What you need to do: Each line of the material below with the word "CTCP" is to be reported.

Supplied data:
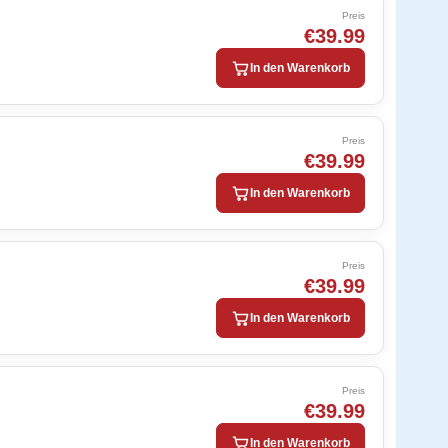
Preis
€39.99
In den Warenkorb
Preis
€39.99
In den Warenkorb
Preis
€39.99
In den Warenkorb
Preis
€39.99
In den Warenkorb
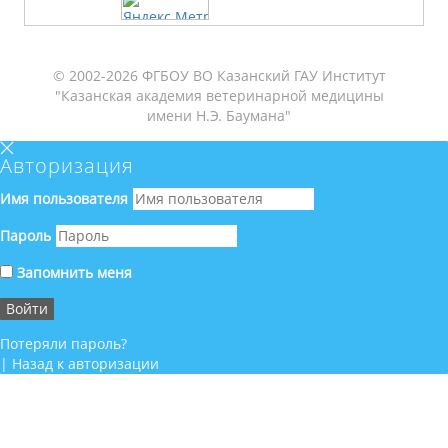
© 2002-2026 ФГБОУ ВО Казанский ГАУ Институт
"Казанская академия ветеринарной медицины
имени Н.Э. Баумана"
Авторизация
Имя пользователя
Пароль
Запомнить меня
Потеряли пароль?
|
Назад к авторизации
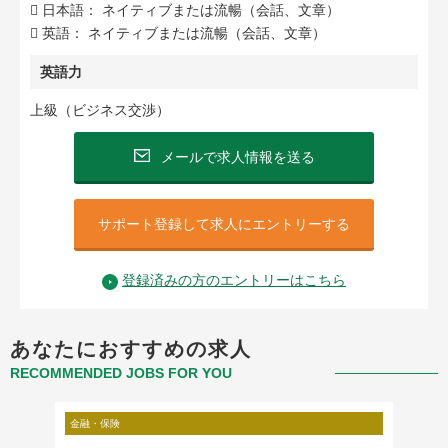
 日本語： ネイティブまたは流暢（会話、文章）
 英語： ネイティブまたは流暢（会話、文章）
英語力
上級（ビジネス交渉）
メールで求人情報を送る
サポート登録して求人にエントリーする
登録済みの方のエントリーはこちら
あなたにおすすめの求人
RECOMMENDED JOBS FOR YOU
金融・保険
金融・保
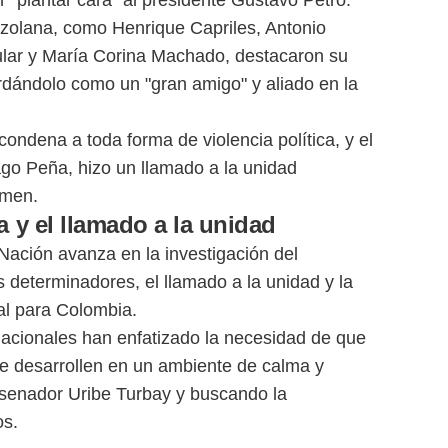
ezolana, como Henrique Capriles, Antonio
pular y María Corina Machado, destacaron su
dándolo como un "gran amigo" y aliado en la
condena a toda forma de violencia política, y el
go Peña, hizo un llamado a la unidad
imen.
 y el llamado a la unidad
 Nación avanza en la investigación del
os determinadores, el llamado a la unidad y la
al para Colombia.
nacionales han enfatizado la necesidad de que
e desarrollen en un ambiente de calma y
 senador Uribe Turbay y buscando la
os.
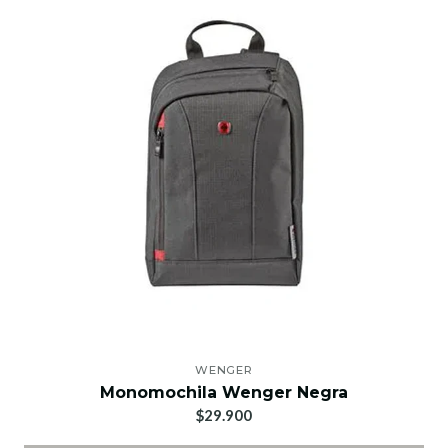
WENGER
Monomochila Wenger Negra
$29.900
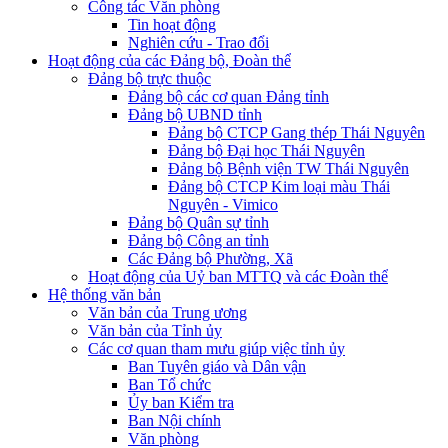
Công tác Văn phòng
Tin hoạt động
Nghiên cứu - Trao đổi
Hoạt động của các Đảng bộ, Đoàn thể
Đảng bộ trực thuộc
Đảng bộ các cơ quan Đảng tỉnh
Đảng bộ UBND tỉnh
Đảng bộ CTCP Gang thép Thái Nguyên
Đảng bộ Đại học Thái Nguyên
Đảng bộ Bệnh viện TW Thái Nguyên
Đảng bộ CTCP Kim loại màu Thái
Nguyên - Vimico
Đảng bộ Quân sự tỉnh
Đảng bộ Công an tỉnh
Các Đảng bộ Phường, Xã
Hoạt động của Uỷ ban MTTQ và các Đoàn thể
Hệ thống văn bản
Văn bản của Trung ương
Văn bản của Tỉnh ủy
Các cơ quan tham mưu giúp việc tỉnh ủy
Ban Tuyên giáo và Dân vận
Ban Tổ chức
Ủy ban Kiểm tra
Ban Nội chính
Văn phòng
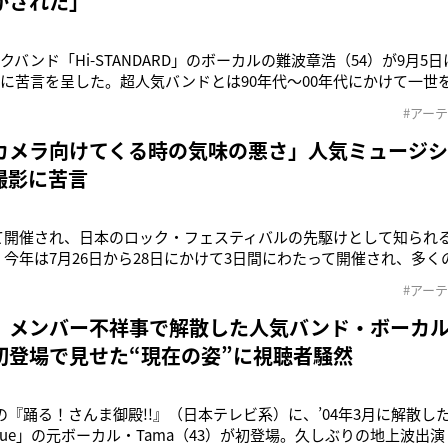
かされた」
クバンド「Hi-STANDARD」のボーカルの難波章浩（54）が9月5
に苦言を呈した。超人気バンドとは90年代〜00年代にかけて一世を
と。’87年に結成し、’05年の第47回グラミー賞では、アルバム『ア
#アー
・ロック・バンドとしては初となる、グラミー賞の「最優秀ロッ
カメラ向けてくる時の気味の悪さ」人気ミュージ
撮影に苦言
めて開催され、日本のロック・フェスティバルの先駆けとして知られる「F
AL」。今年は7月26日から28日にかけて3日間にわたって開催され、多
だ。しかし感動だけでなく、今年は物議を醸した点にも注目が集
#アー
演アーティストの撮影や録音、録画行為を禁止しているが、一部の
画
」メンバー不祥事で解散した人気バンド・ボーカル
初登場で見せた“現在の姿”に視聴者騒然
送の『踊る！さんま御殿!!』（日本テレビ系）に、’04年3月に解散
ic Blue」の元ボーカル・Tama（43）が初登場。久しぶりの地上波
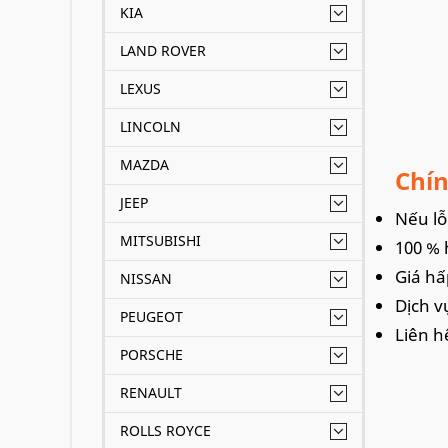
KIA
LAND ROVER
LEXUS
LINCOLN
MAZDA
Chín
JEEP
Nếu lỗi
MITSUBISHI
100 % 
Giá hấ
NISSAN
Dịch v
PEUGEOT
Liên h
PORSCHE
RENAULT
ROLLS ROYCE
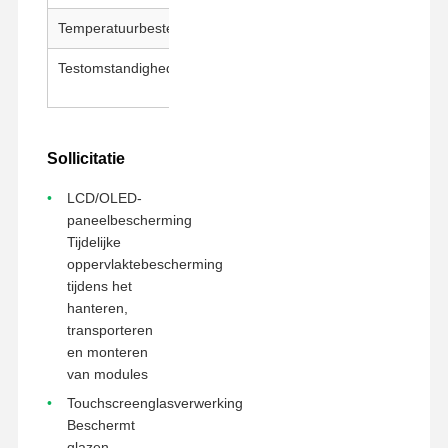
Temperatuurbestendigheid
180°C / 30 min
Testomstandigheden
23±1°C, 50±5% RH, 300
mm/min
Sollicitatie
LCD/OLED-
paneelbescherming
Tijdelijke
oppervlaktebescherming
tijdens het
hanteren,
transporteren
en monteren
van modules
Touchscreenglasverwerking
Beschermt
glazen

Reply:
Đảng bộ CTCP Gang thép Thái Nguyên
Đảng bộ CTCP Kim loại màu Thái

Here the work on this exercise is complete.